Another important issue was the authors’ understanding of the mechanisms of change related to the interventions assessed along with the theoretical decisions guiding measure selection. An adequate understanding of the mechanism of action behind the interventions would allow explaining behavior changes related to specific interventions 32. Most of the studies, however, did not make an explicit reference to a theory of change and among those that did, only one tested the theory using variables proposed in the TPB in their pre- and post-intervention measurements 19. In this sense, we consider that authors’ conceptual frameworks of intervention mechanisms should be made more explicit. Also, the theoretical decisions guiding the selection of measures should be stated more clearly and in greater detail.
According to the World Health Organization 33, it is essential to adopt a “Health in All Policies” approach to help improve populations’ health and health equity. Accordingly, we recommend that interventions in the built environment take into account aspects to benefit and promote the practice of physical activity, especially in low- and middle-income countries.
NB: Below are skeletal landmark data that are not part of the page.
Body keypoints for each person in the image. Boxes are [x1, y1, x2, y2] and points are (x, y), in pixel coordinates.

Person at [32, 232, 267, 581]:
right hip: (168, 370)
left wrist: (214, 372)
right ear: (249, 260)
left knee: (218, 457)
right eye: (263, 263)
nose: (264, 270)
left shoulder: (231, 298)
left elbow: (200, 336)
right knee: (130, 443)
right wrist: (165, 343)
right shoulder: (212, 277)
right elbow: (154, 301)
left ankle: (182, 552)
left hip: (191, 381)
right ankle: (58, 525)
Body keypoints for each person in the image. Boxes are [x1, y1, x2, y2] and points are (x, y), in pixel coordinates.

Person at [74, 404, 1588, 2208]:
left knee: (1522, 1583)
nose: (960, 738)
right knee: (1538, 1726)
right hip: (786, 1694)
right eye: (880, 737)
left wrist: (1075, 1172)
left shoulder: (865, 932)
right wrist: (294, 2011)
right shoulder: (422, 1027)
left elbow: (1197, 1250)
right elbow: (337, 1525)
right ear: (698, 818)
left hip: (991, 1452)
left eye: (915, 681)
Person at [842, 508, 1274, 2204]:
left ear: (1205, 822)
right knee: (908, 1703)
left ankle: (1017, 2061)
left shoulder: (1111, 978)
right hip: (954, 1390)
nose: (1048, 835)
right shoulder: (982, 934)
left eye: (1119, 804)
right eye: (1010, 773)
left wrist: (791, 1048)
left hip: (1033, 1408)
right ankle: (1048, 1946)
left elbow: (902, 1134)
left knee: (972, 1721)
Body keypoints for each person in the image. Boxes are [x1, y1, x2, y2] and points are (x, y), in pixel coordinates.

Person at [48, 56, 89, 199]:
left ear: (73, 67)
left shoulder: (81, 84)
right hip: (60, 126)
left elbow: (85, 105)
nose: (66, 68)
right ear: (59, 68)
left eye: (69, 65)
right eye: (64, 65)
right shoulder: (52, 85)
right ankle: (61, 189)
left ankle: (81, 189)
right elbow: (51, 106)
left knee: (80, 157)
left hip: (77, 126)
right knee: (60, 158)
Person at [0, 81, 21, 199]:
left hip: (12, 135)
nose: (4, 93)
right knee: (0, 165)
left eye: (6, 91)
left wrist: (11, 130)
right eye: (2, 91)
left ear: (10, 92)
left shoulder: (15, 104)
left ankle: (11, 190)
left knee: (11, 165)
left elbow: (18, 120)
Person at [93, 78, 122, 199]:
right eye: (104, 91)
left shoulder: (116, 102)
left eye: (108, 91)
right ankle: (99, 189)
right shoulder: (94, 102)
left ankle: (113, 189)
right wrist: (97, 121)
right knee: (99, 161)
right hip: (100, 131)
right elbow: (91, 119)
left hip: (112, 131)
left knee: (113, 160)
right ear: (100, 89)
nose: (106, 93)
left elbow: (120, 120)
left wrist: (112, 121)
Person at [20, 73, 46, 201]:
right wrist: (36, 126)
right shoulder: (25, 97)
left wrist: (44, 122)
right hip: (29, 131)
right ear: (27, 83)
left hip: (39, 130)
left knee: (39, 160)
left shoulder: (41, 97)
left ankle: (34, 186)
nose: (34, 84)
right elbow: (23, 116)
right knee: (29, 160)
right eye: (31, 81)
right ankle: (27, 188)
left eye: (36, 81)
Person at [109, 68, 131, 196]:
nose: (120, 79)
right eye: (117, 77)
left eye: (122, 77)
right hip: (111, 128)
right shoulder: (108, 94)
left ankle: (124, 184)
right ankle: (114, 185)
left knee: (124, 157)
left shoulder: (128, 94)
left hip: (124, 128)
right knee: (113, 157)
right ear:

We did not find any study in languages other than English and none were carried out in Latin America and the Caribbean region, which we believe is a limitation of the study. Although we wanted to focus on interventions that were not initially designed to change PA, we only used health sciences databases because we were analyzing the PA outcome measure. Our expectation was to include studies in low-income and minority communities, but only one of them explicitly referred to the inclusions of participants in this category and, therefore, it was not possible to draw generalizations for such populations.
As for the strengths of the study, it is worth mentioning that we included interventions from fields other than health whose purpose was not the promotion of healthy behaviors such as PA but can nonetheless be effective in promoting them. Additionally, our interdisciplinary and multilingual team broadened the review scope with abstracts in English, Spanish, and Portuguese. Our findings showed that built environment interventions not designed to promote PA are potentially effective in encouraging this behavior.